Task to carry out: Print every line of the data exactly as shown.

** Opening Material provided block **

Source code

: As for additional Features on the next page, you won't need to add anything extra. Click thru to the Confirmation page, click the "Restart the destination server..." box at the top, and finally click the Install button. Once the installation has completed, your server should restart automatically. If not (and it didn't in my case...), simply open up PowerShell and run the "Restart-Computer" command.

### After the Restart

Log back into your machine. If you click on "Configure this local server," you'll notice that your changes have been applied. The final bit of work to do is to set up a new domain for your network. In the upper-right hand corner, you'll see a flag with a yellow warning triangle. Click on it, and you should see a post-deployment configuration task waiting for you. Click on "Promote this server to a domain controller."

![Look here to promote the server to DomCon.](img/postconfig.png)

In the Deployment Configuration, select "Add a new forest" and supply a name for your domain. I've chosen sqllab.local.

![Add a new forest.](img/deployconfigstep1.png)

** Closing Material provided block **

Answer:
Source code

: As for additional Features on the next page, you won't need to add anything extra. Click thru to the Confirmation page, click the "Restart the destination server..." box at the top, and finally click the Install button. Once the installation has completed, your server should restart automatically. If not (and it didn't in my case...), simply open up PowerShell and run the "Restart-Computer" command.

### After the Restart

Log back into your machine. If you click on "Configure this local server," you'll notice that your changes have been applied. The final bit of work to do is to set up a new domain for your network. In the upper-right hand corner, you'll see a flag with a yellow warning triangle. Click on it, and you should see a post-deployment configuration task waiting for you. Click on "Promote this server to a domain controller."

![Look here to promote the server to DomCon.](img/postconfig.png)

In the Deployment Configuration, select "Add a new forest" and supply a name for your domain. I've chosen sqllab.local.

![Add a new forest.](img/deployconfigstep1.png)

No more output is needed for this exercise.